The world’s biggest fast-food chain will withdraw its trademark golden arches from the nation of 20 million that borders Russia to the north after only six years. Russia’s invasion last year has upended global supply chains and bounced back to the former Soviet republic.

Although Kazakh businesses aren’t covered by sanctions against Moscow, McDonald’s — which exited Russia following the invasion — banned its local franchisee from procuring meat patties from Russian suppliers, the people familiar said, declining to be named as the information is not public. The 24 McDonald’s restaurants owned by TOO Food Solutions KZ suspended operations in November, citing supply issues.

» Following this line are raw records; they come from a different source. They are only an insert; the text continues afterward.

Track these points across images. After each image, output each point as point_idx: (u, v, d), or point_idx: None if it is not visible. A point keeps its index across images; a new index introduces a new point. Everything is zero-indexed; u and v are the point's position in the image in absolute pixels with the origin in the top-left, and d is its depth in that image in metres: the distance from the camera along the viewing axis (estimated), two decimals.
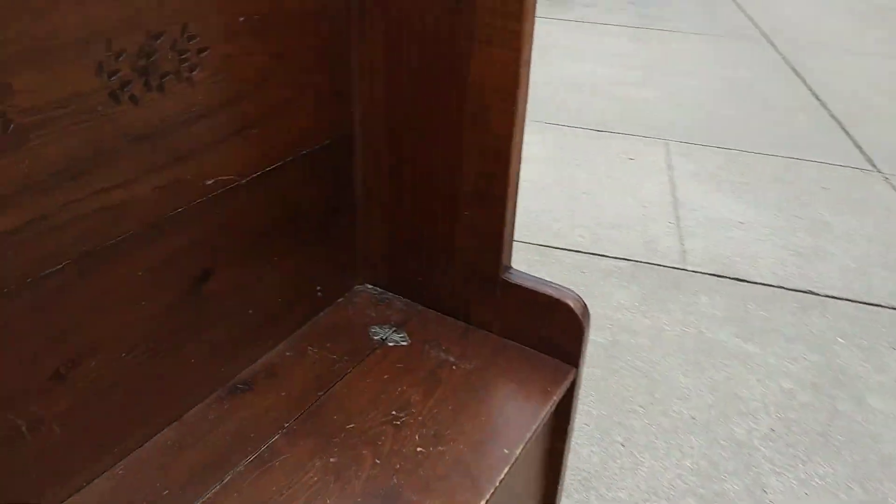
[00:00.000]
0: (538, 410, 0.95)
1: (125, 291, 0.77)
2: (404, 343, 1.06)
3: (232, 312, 0.94)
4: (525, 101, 0.93)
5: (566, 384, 1.01)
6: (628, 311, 2.11)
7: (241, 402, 0.94)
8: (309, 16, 0.91)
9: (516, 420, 0.94)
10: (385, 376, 0.99)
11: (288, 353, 1.03)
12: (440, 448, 0.88)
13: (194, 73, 0.77)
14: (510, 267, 1.06)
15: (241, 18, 0.81)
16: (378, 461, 0.86)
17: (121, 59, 0.69)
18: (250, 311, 0.97)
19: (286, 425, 0.90)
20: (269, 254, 0.97)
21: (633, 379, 1.85)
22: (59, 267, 0.69)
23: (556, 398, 0.98)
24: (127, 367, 0.81)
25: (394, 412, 0.93)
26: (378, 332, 1.08)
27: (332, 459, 0.86)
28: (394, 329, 1.09)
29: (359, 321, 1.10)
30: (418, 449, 0.88)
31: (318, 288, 1.10)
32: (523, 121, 0.95)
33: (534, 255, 2.36)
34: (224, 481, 0.82)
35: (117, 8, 0.67)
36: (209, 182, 0.83)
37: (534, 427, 0.92)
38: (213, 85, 0.80)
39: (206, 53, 0.78)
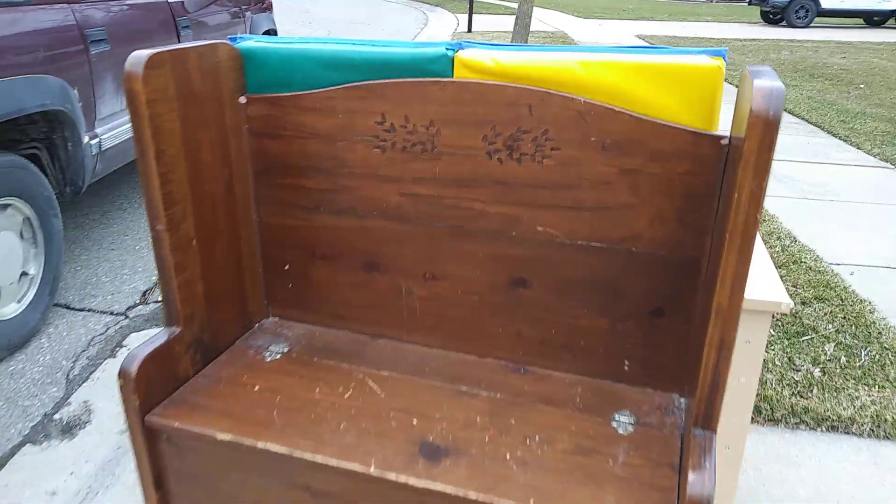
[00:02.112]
0: None
1: (469, 258, 1.37)
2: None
3: (538, 321, 1.36)
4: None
5: None
6: None
7: (507, 378, 1.38)
8: (664, 158, 1.18)
9: None
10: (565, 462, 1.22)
11: (566, 380, 1.36)
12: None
13: (544, 160, 1.25)
14: None
15: (593, 138, 1.21)
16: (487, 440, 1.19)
17: (497, 137, 1.26)
18: (553, 332, 1.36)
19: (497, 397, 1.31)
20: (578, 301, 1.32)
21: None
22: (440, 224, 1.36)
23: None
24: (462, 300, 1.41)
25: (518, 452, 1.19)
26: (617, 420, 1.25)
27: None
28: (627, 450, 1.24)
29: (628, 412, 1.29)
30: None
31: (626, 363, 1.33)
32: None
33: None
34: (441, 401, 1.34)
35: (508, 113, 1.25)
36: (539, 228, 1.30)
37: None
38: (557, 171, 1.25)
39: (558, 151, 1.24)
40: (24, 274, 2.57)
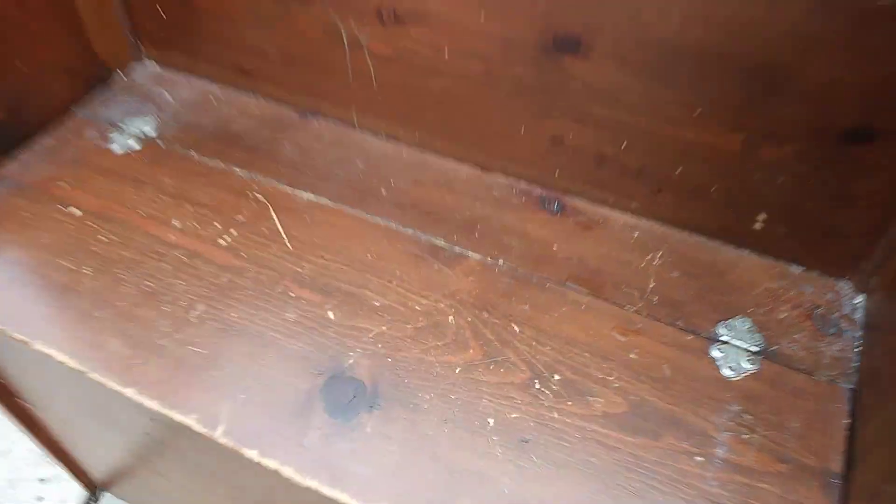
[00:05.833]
0: None
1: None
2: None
3: (591, 120, 0.69)
4: None
5: None
6: None
7: (534, 215, 0.75)
8: None
9: None
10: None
11: (625, 221, 0.73)
12: None
13: None
14: None
15: None
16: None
17: None
18: (622, 147, 0.69)
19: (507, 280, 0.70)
20: (680, 90, 0.63)
21: None
22: None
23: None
24: (454, 70, 0.72)
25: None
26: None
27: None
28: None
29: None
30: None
31: (762, 216, 0.68)
32: None
33: None
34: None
35: None
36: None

The Kazakh business was unable to source meat patties from local or European suppliers, with higher prices and freight costs to transport supplies across the vast nation would mean running business at a loss, the people said. McDonald’s declined to comment.

The fate of McDonald’s in Kazakhstan is also complicated by franchisee owner Kairat Boranbayev, who was detained in March on charges embezzlement. Boranbayev, a relative of former President Nursultan Nazarbayev who fell out of favor with the nation’s new leadership following deadly riots a year ago, brought the fast-food chain to Kazakhstan in 2016.

Boranbayev also owned McDonald’s franchise in Belarus, which lost its license last year over supply issues.

McDonald’s, whose arrival in the Soviet Union in 1990 became a symbol of the opening up the country’s economy and its pivot to capitalism, sold its restaurant portfolio in Russia in May. At its pre-invasion peak, McDonald’s ran 853 restaurants in Russia. Alexander Govor, who bought the restaurants from McDonald’s, reopened them under a new brand, Vkusno-i Tochka, or “Tasty—Period.”